Work out how many lines of the listing hold the string "Nagar", then answer with that number and nothing else.

--- Extracted entries ---

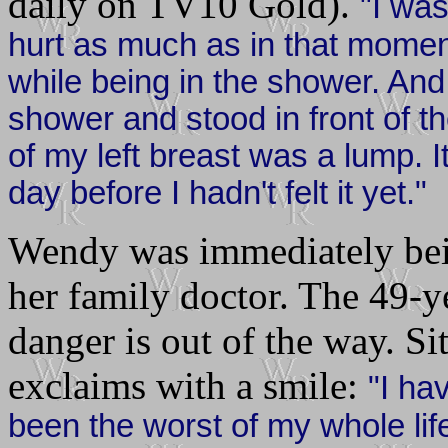
daily on TV10 Gold).
"I wa
hurt as much as in that momen
while being in the shower. And I
shower and stood in front of th
of my left breast was a lump. 
day before I hadn't felt it yet."
Wendy was immediately bein
her family doctor. The 49-ye
danger is out of the way. Si
exclaims with a smile:
"I ha
been the worst of my whole life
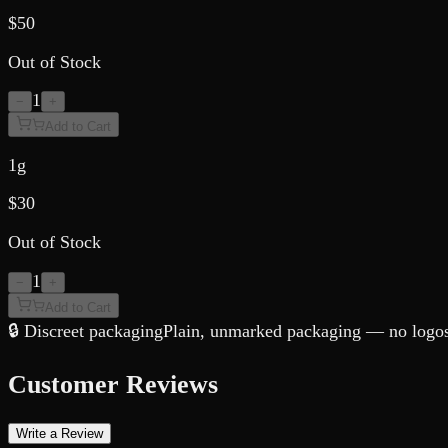
$
50
Out of Stock
1
−
+
Add to Cart
1g
$
30
Out of Stock
1
−
+
Add to Cart
🔒 Discreet packaging
Plain, unmarked packaging — no logos,
Customer Reviews
Write a Review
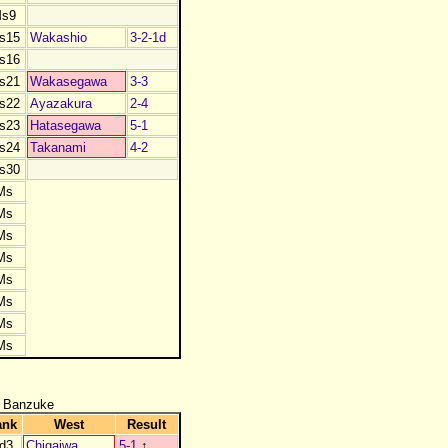
s9
s15
Wakashio
3-2-1d
s16
s21
Wakasegawa
3-3
s22
Ayazakura
2-4
s23
Hatasegawa
5-1
s24
Takanami
4-2
s30
Ms
Ms
Ms
Ms
Ms
Ms
Ms
Ms
 Banzuke
ank
West
Result
d3
Chigaiwa
5-1
↑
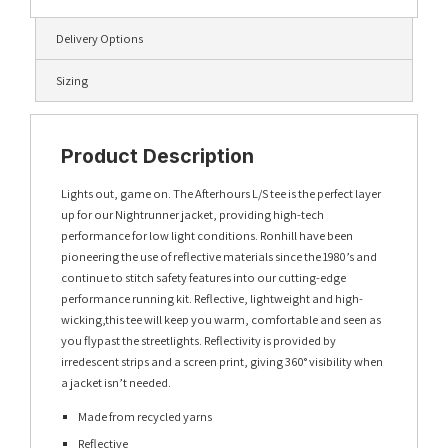
Delivery Options
Sizing
Product Description
Lights out, game on. The Afterhours L/S tee is the perfect layer
up for our Nightrunner jacket, providing high-tech
performance for low light conditions. Ronhill have been
pioneering the use of reflective materials since the 1980’s and
continue to stitch safety features into our cutting-edge
performance running kit. Reflective, lightweight and high-
wicking,this tee will keep you warm, comfortable and seen as
you flypast the streetlights. Reflectivity is provided by
irredescent strips and a screen print, giving 360° visibility when
a jacket isn’t needed.
Made from recycled yarns
Reflective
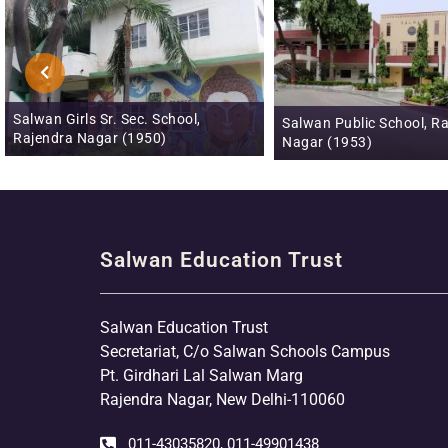
Salwan Junior School, N
Salwan Public School, Rajendra
(1993)
Nagar (1953)
Salwan Education Trust
Salwan Education Trust
Secretariat, C/o Salwan Schools Campus
Pt. Girdhari Lal Salwan Marg
Rajendra Nagar, New Delhi-110060
011-43035820, 011-49901438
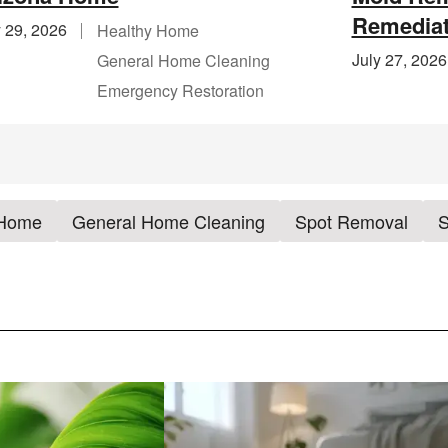
Remediat
y 29, 2026
Healthy Home
July 27, 2026
General Home Cleaning
Emergency Restoration
 Home
General Home Cleaning
Spot Removal
S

---

● Task output
2